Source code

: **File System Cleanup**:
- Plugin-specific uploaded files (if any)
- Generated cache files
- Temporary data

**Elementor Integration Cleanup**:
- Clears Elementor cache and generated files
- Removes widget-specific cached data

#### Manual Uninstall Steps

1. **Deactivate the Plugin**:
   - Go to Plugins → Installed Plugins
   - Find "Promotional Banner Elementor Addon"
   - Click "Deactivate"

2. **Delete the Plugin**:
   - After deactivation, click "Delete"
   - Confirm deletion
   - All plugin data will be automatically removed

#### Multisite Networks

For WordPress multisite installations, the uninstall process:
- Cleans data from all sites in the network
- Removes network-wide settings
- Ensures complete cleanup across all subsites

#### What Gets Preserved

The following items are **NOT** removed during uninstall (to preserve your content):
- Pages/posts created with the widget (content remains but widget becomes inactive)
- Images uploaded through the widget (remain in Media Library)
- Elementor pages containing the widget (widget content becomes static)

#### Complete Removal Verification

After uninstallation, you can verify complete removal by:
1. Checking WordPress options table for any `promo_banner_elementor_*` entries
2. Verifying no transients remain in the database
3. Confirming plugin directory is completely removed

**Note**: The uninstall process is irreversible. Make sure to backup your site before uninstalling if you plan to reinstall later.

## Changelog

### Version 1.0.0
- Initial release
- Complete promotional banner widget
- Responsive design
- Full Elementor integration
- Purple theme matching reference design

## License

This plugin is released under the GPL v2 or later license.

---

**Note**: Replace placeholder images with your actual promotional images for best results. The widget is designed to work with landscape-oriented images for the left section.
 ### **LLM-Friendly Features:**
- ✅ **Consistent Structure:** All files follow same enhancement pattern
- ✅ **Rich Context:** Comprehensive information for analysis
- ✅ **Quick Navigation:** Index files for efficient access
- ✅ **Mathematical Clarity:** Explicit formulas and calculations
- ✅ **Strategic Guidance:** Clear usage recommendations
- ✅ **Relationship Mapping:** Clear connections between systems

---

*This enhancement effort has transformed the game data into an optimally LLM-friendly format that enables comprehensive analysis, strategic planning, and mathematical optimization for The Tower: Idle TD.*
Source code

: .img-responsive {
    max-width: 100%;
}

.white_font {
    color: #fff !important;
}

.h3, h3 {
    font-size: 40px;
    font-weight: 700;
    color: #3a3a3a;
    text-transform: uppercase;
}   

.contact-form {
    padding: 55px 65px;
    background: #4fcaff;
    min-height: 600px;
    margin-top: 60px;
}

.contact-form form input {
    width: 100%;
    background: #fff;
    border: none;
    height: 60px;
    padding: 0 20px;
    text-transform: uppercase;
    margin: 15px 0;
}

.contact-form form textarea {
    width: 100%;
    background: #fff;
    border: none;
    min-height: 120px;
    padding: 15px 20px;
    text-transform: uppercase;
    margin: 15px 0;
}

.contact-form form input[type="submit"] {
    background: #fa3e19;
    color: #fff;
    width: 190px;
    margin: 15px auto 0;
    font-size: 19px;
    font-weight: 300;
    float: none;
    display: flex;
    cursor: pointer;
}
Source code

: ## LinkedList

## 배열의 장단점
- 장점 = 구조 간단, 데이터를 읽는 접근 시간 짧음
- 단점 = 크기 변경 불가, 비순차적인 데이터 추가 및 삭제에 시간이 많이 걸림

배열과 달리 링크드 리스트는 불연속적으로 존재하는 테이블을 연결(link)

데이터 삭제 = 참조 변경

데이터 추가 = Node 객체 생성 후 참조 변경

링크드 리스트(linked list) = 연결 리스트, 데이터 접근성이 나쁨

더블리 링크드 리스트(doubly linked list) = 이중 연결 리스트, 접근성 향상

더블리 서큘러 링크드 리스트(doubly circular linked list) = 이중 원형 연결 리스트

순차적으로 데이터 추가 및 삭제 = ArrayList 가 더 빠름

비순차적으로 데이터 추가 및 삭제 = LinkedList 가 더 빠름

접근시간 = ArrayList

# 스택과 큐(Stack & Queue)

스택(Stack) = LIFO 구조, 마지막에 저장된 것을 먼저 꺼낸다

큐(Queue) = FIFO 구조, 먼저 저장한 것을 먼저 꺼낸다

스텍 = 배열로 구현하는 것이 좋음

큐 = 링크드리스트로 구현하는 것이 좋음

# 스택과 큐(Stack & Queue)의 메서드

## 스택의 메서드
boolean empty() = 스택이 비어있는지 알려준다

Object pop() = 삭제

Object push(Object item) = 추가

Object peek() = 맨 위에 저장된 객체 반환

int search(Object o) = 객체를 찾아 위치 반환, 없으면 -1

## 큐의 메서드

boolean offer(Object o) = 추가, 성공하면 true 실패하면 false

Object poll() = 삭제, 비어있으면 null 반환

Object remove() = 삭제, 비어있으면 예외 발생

────

## Problem to work on
The required output is the exact run of lines from the beginning of the records to the line with "- Confirm deletion", that line included.

## Exercise solution
Source code

: **File System Cleanup**:
- Plugin-specific uploaded files (if any)
- Generated cache files
- Temporary data

**Elementor Integration Cleanup**:
- Clears Elementor cache and generated files
- Removes widget-specific cached data

#### Manual Uninstall Steps

1. **Deactivate the Plugin**:
   - Go to Plugins → Installed Plugins
   - Find "Promotional Banner Elementor Addon"
   - Click "Deactivate"

2. **Delete the Plugin**:
   - After deactivation, click "Delete"
   - Confirm deletion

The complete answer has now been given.